Evelyn didn’t deal with it. A month after the accident, she quit her assignment as Mrs. Harris’ keeper, abandoning Mrs. Harris’ future to the precarious whims of Fate and Chance. When a keeper prematurely abandons her assignment, the entire predetermined equilibrium of the universe is disrupted. Sometimes, the Dimension Council quells the disruption by assigning a new keeper. Sometimes, the chaos and disorder simply ripples endlessly throughout the universe. In the end, Mrs. Harris never coped with the loss of her husband because Evelyn didn’t stick around long enough to help her pick up the emotional pieces and move on with her life. And the Council never assigned a replacement, which left Mrs. Harris alone to clean up the aftermath of her husband’s death with only the benefit of her own inner strength. And although Teddy tried to help Mrs. Harris when he could, he already had his hands full with Gracie.

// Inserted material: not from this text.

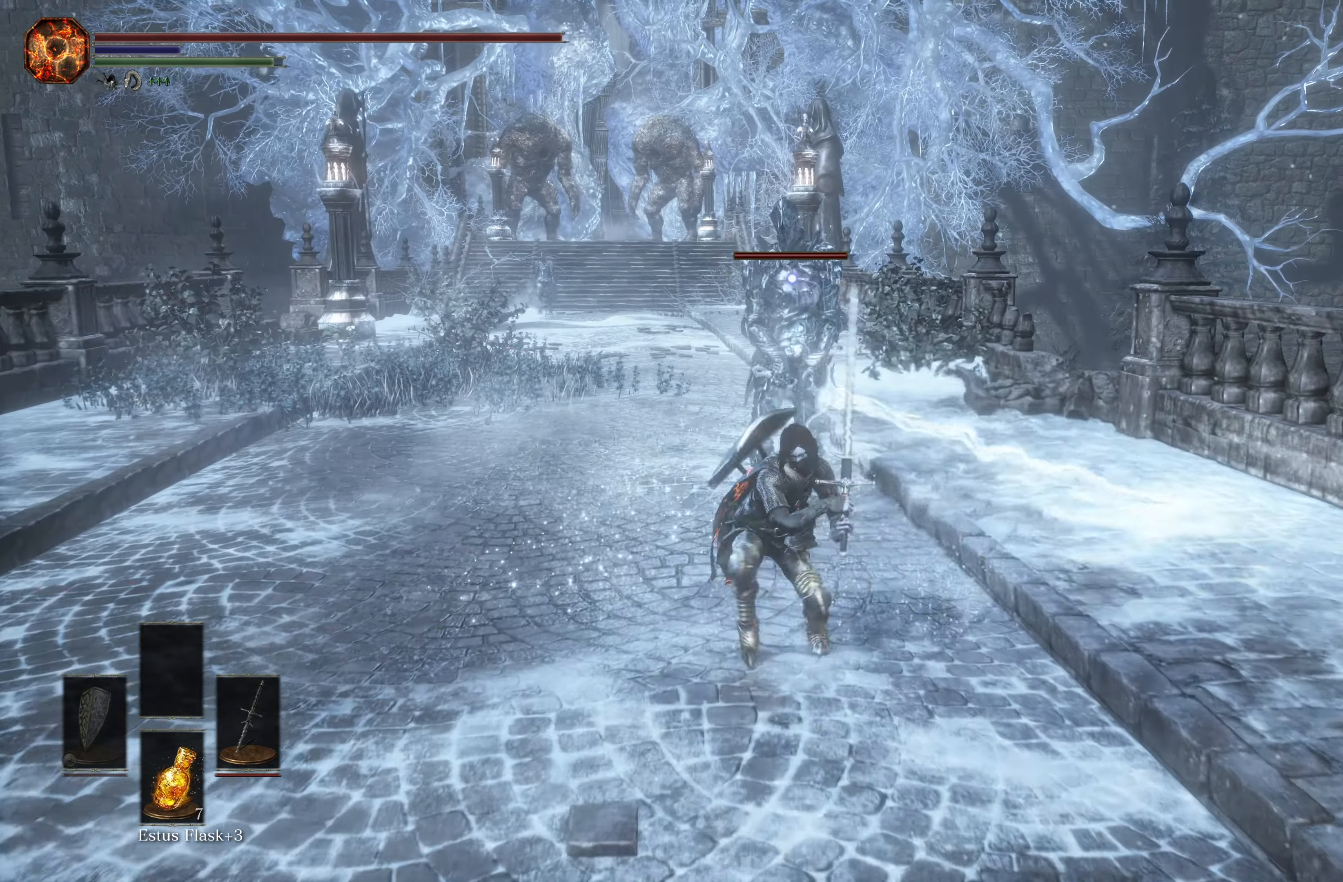
{"buttons": [], "left_stick": "center", "right_stick": "center", "events": [[366, "left_stick", "center"]]}
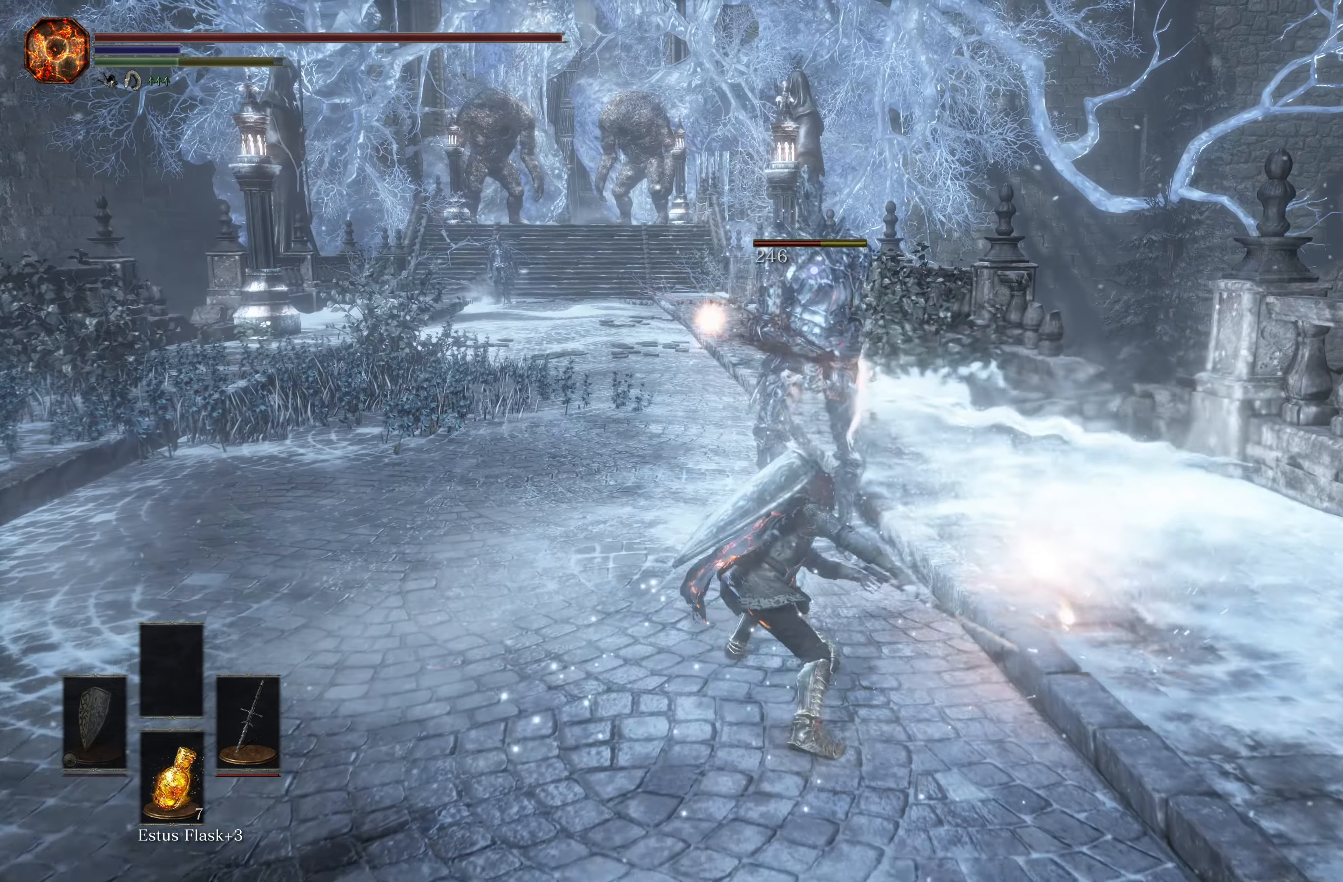
{"buttons": [], "left_stick": "down", "right_stick": "center", "events": [[233, "left_stick", "down"]]}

When Gracie learned the news of her Dad’s death, everything unfolded the way you’d expect: the wake, the funeral, the shock of it all. But it was Gracie’s first day back to school after the accident that Teddy would remember most. Gracie didn’t go to her classes. Instead, she hid in the school chapel, curled up in a dim corner of the carpeted floor, shaded by the kaleidoscope patterns of the stained glass. She sat there, crying the whole day, cradling herself from dawn until dusk, until the slow decay of winter twilight obscured her sullen body in premature darkness. It was the only time Gracie allowed herself to feel the pain. Until that moment, she never showed anyone how much she was hurting, not even her mother, not even if it meant burying her own grief. Somewhere around nine or ten, kids learn that crying is a bad thing, and by the time they’re teenagers, they figure out inventive ways to hide their pain.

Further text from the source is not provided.